**EXERCISE PROMPT**
Count the lines in the entries below that contain the string "azim", treating uppercase and lowercase as different, and reply with only that number.

Recorded data
»»

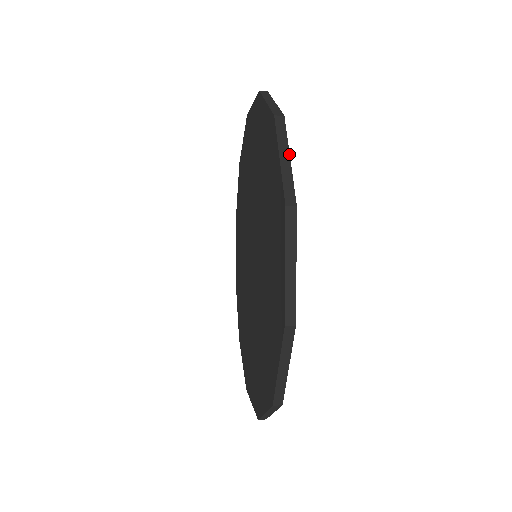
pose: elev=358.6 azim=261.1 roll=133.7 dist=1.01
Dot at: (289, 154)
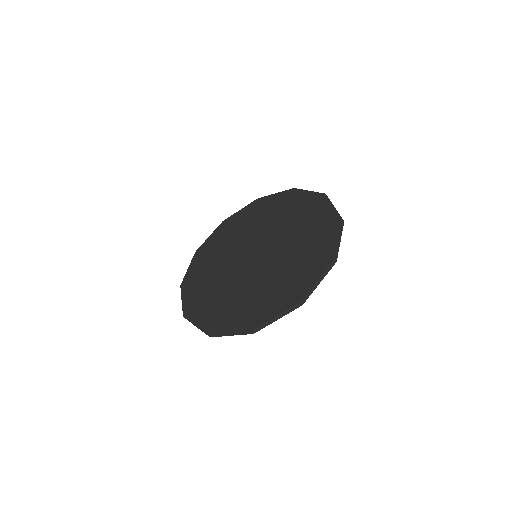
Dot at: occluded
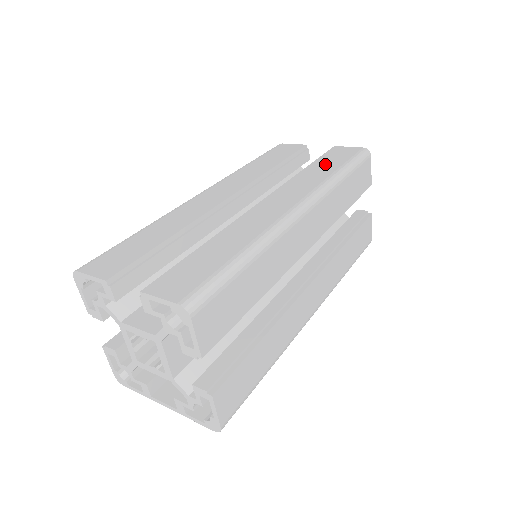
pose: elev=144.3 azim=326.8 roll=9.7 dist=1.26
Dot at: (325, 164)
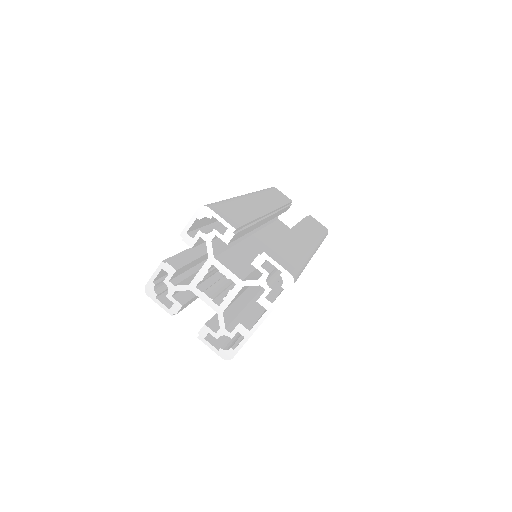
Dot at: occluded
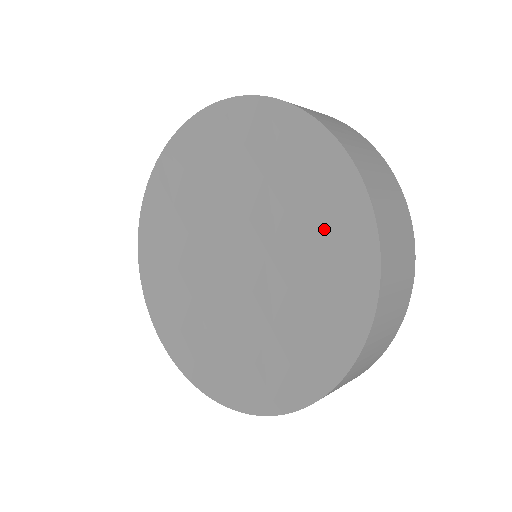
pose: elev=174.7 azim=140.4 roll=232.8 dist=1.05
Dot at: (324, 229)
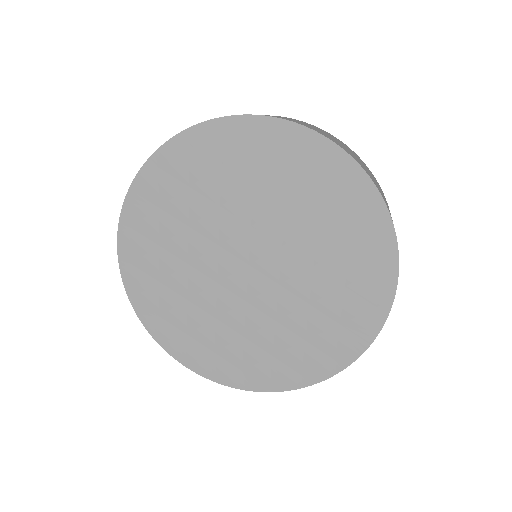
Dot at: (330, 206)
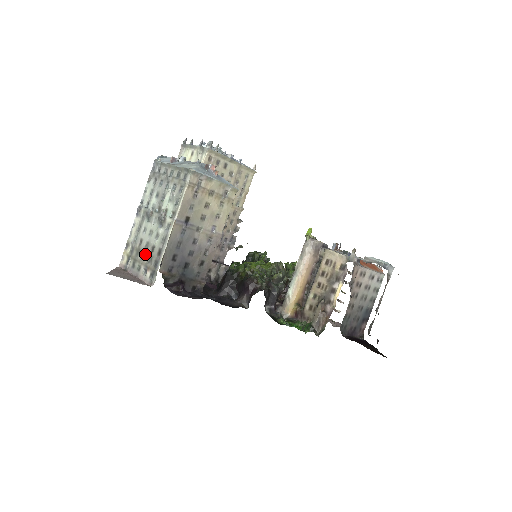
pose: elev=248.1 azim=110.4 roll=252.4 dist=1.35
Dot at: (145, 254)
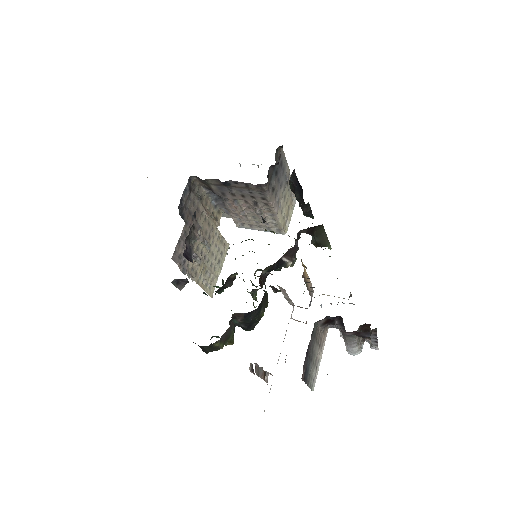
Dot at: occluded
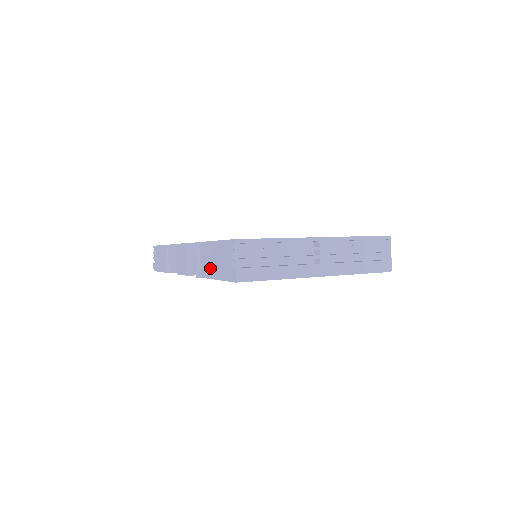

««

**TASK RESULT**
4